LAGOS, Mar 13 (Reuters) Liberian President Ellen Johnson-Sirleaf has written a letter to Nigeria requesting the extradition of former Liberian president Charles Taylor, an aide to Taylor said today.

Taylor has been living in Nigeria since 2003 when he was offered asylum as part of a deal to end 14 years of civil war in Liberia.

''It is a fact that she (Johnson-Sirleaf) requested the extradition of the former president,'' Sylvester Paasewe, an aide to Taylor in Nigeria's southeastern city of Calabar, told Reuters.

''I know that a letter has been transmitted here.'' The Liberian government last week denied it had written to Nigeria to ask for the handover of Taylor, who is indicted by a United Nations-backed court in Sierra Leone for war crimes.

Johnson-Sirleaf herself could not be reached for immediate comment as she was addressing the opening session of the country's Supreme Court in Monrovia.

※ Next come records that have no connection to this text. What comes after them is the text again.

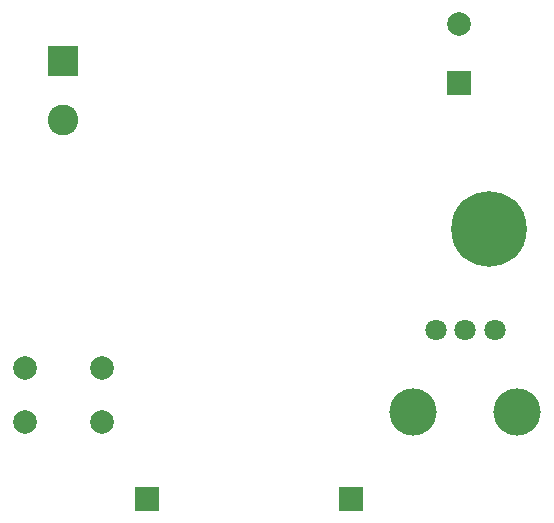
<source format=gbr>
%TF.GenerationSoftware,KiCad,Pcbnew,(6.0.10)*%
%TF.CreationDate,2023-02-14T20:35:35-05:00*%
%TF.ProjectId,starterProject,73746172-7465-4725-9072-6f6a6563742e,rev?*%
%TF.SameCoordinates,Original*%
%TF.FileFunction,Soldermask,Bot*%
%TF.FilePolarity,Negative*%
%FSLAX46Y46*%
G04 Gerber Fmt 4.6, Leading zero omitted, Abs format (unit mm)*
G04 Created by KiCad (PCBNEW (6.0.10)) date 2023-02-14 20:35:35*
%MOMM*%
%LPD*%
G01*
G04 APERTURE LIST*
%ADD10R,2.000000X2.000000*%
%ADD11C,4.000000*%
%ADD12C,1.800000*%
%ADD13C,2.000000*%
%ADD14C,6.400000*%
%ADD15R,2.600000X2.600000*%
%ADD16C,2.600000*%
G04 APERTURE END LIST*
D10*
%TO.C,TP2*%
X132588000Y-99715977D03*
%TD*%
D11*
%TO.C,RV1*%
X137840000Y-92390000D03*
X146640000Y-92390000D03*
D12*
X139740000Y-85390000D03*
X142240000Y-85390000D03*
X144740000Y-85390000D03*
%TD*%
D13*
%TO.C,SW1*%
X111454000Y-93182000D03*
X104954000Y-93182000D03*
X104954000Y-88682000D03*
X111454000Y-88682000D03*
%TD*%
D10*
%TO.C,TP1*%
X115316000Y-99715977D03*
%TD*%
D14*
%TO.C,REF\u002A\u002A*%
X144272000Y-76855977D03*
%TD*%
D15*
%TO.C,J1*%
X108188000Y-62671977D03*
D16*
X108188000Y-67671977D03*
%TD*%
D10*
%TO.C,BZ1*%
X141732000Y-64516000D03*
D13*
X141732000Y-59516000D03*
%TD*%
M02*

</source>
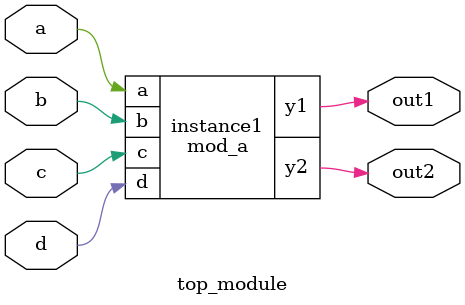
<source format=v>
module mod_a (
    output y1,   // First output
    output y2,   // Second output
    input  a,    // First input
    input  b,    // Second input
    input  c,    // Third input
    input  d     // Fourth input
);
    // Logic can be added here if needed
endmodule


//------------------------------------------------------------------------------
// Module: top_module
// Description: Top-level module that instantiates mod_a
// Connections are made by position as required by the problem.
//------------------------------------------------------------------------------
module top_module ( 
    input  a, 
    input  b, 
    input  c,
    input  d,
    output out1,
    output out2
);

    // Instantiate mod_a with **position-based connections**
    // Order: out1 -> y1, out2 -> y2, a -> a, b -> b, c -> c, d -> d
    mod_a instance1 (out1, out2, a, b, c, d);

endmodule


</source>
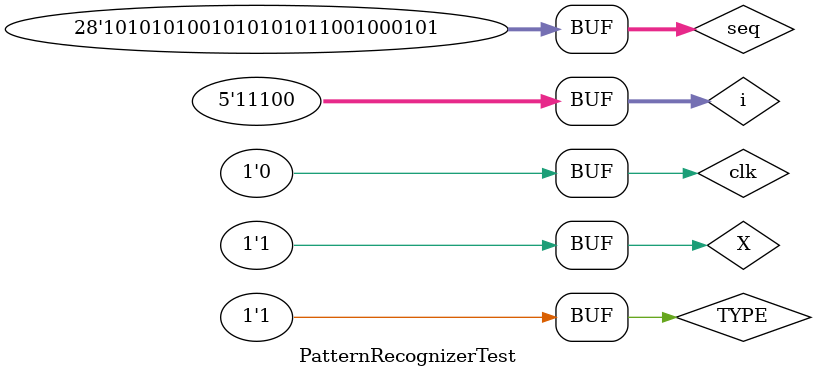
<source format=v>
`timescale 1ns / 1ps


module PatternRecognizerTest;

	// Inputs
	reg clk;
	reg X;
	reg TYPE;
	reg [27:0] seq;
	reg [4:0] i;

	// Outputs
	wire [3:0] Y;

	// Instantiate the Unit Under Test (UUT)
	PatternRecognizer uut (
		.clk(clk), 
		.X(X), 
		.TYPE(TYPE), 
		.Y(Y)
	);

	initial begin
		// Initialize Inputs
		clk = 0;
		X = 0;
		TYPE = 0;
		/*
		seq = 28'b0101101011010101011010110101;
		i = 27;
		repeat (28) begin
			#10 X = seq[i];
			i = i - 1;
		end
		#10;
		*/
		
		/*
		seq = 28'b0100100100101010110101101001;
		i = 27;
		TYPE = 1;
		repeat (28) begin
			#10 X = seq[i];
			i = i - 1;
		end
		#10;
		*/
		
		/*
		seq = 28'b0101110010010100110010110101;
		i = 27;
		TYPE = 0;
		repeat (28) begin
			#10 X = seq[i];
			i = i - 1;
		end
		#10;
		*/
		
		
		seq = 28'b1010101001010101011001000101;
		i = 0;
		TYPE = 1;
		repeat (28) begin
			#10 X = seq[i];
			i = i + 1;
		end
		
	end
	
	always begin
		#5 clk = 1;
		#5 clk = 0;
	end
      
endmodule


</source>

Paasewe said that the rules of Taylor's asylum in Nigeria ruled out a trial for Taylor and he accused the United States of being behind the extradition request.

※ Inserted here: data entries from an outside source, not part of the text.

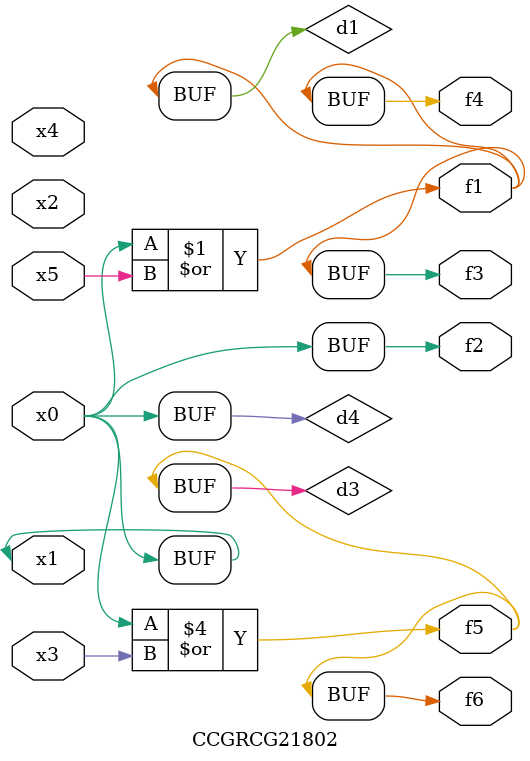
<source format=v>
module CCGRCG21802(
	input x0, x1, x2, x3, x4, x5,
	output f1, f2, f3, f4, f5, f6
);

	wire d1, d2, d3, d4;

	or (d1, x0, x5);
	xnor (d2, x1, x4);
	or (d3, x0, x3);
	buf (d4, x0, x1);
	assign f1 = d1;
	assign f2 = d4;
	assign f3 = d1;
	assign f4 = d1;
	assign f5 = d3;
	assign f6 = d3;
endmodule

</source>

Johnson-Sirleaf is ''acting from a vindictive political position.

She wants his (Taylor's) head on plate, I am sure, to the pleasure of the Americans. I want to believe that African nations will not be railroaded into this,'' he said.

REQUEST Paasewe did not say whether the letter requested Taylor be extradited to Liberia or to the tribunal in Sierra Leone.

But Sando Johnson, a senior member of Taylor's former National Patriotic Party (NPP), told Reuters in the Liberian capital Monrovia that Johnson-Sirleaf had confirmed to party officials she had requested Nigerian President Olusegun Obasanjo hand Taylor over to Liberian authorities.

''We had a meeting with Mrs Ellen Johnson-Sirleaf and she told us that she had asked President Obasanjo to turn Mr Taylor into the custody of the Liberian government. Obasanjo asked that the statement be reduced into writing, which she did,'' Johnson said.

Last week, her Information Minister Johnny McClain denied a previous assertion from the NPP's Johnson that Johnson-Sirleaf had requested Taylor's extradition.

''There is no truth in what Johnson is saying. There has been no letter sent to President Obasanjo asking him to turn over Mr Taylor,'' McClain told Reuters last Thursday.

''What Mrs. Sirleaf told me was that she and President Obasanjo spoke and it was agreed that consultation would be carried out with African Union leaders, ECOWAS (regional) leaders, European Union members and the international community,'' McClain said.